• La hora de la vendimia

    El mes de agosto llega a su fin y tras un intenso año de cuidado, poda y mantenimiento del campo, para muchos llega el momento de prepararse para la vendimia. Mientras que en el hemisferio sur la vendimia se realiza entre los meses de febrero y abril, en algunas regiones del hemisferio norte se inicia en agosto y puede demorarse hasta octubre, sobre todo potenciar los azúcares en la uva ideales para la elaboración de los popularmente conocidos vinos generosos.

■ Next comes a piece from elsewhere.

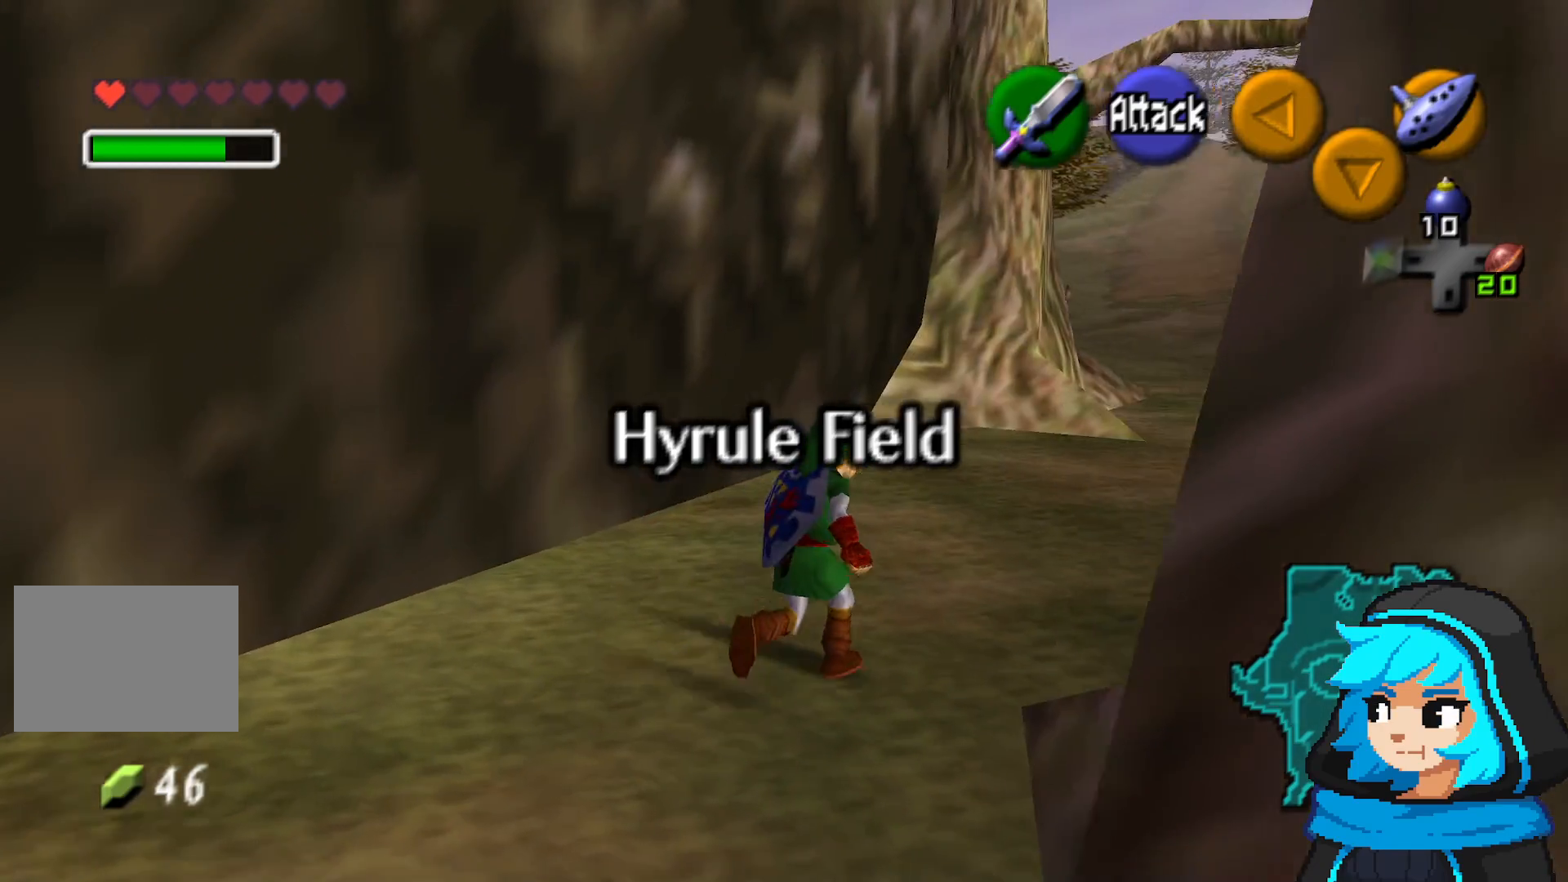
{"dt_ms": 500, "buttons": [], "left_stick": "up-right", "events": []}
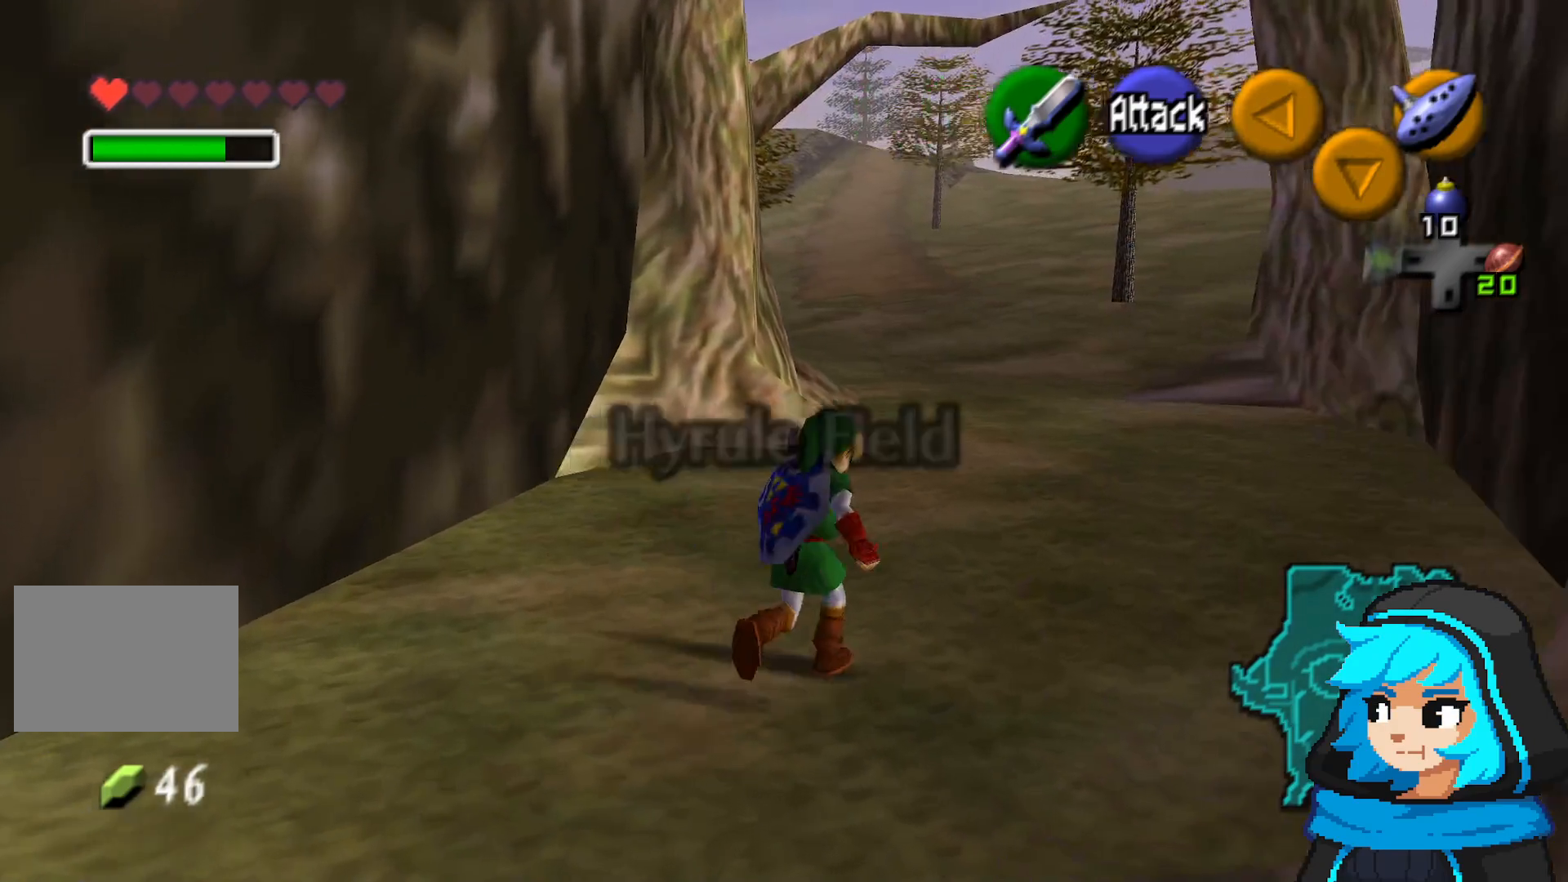
{"dt_ms": 500, "buttons": [], "left_stick": "up", "events": [[233, "left_stick", "up"]]}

    Antiguamente, la vendimia tenía lugar cien días después de que las vides brotaran. Pero en el s.XXI, sobre todo en la última década, la estación veraniega cada vez más calurosa ha estrechado este periodo de maduración, ocasionando nuevos retos a los viticultores. Así, no es extraño que muchos viticultores y bodegas se encuentren realizando la vendimia antes de terminar el mes más caluroso del año. ¡Nosotros ya estamos listos!

    El análisis previo

    Antes debemos realizar un exhaustivo análisis de la uva, para lo que recogemos unos granos de muestra. No todas las variedades maduran al mismo tiempo, puesto que algunas son variedades tempranas y otras son variedades tardías. Averiguaremos el grado de maduración, con la relación porcentual entre acidez y azúcar, que nos ayudará a valorar el momento óptimo para recoger el fruto. Estudiaremos también otros aspectos, como el estado de la semilla, o la madurez de la piel, donde se hallan los taninos y aromas. Elementos como la altitud, la zona de producción, la orientación o el clima, condicionarán el resultado de estos análisis, que es el compromiso previo necesario para garantizar la elaboración de vinos de calidad. 

    Optar por una vendimia manual es la mejor opción para garantizar la elaboración de vinos de calidad.

    Últimos preparativos

    El resultado de las analíticas es satisfactorio. La despalilladora está lista, la prensa, la cuba y las últimas barricas recién compradas. Los capazos poco profundos para que la uva no se aplaste, y los recipientes y cajas de plástico o de madera, pero siempre de 10-15 kg, estarán disponibles y a mano, puesto que la selección se hará de forma manual en la propia cepa, sin cosechadoras. Los racimos se escogerán antes de llevarlos rápidamente a bodega, garantizando que pasa el menor tiempo posible desde su recogida.

    La recolecta se hará de forma nocturna o a primera hora de la mañana, evitando así las altas temperaturas diurnas aún en esta época del año para los recolectores, pero también la fermentación de las uvas. Se vigilará siempre el cielo y la previsión de lluvias, puesto que la lluvia de verano a media cosecha propiciaría la absorción de agua por parte de la uva, reduciendo sus sabores y aromas.

    Hay bodegas que deciden realizar una vendimia mecánica. Ésta es cada vez una práctica más común pues reduce significativamente los costes económicos de este delicado proceso, condicionando el tipo de cultivo que debe ser realizado en espaldera. Sin embargo, es la forma menos recomendada si lo que se pretende es elaborar vinos y espumosos de gran calidad, como nuestros Analema Negre de Nit o Millésimé.

    El calor favorece la fermentación de las uvas.

    ¡Empecemos!

    ¿Por dónde? En nuestro caso, por las uvas blancas: Macabeo, Parellada, Xarel·lo, Garnacha Blanca… Son variedades tempranas que si no recogemos a la noche, lo haremos a primera hora de la mañana, antes de los primeros rayos de sol que propician características fenólicas menos volátiles. Después, repetiremos el proceso con las uvas tintas: Tempranillo, Garnacha Peluda, Cariñena, Cabernet Sauvignon… 

    Cada racimo que llegará entero a la mesa de selección despertará una sonrisa en nuestro rostro, como la que esperamos se refleje en cada una de las botellas de nuestras colecciones que llegará a las manos de los amantes y consumidores del buen vino.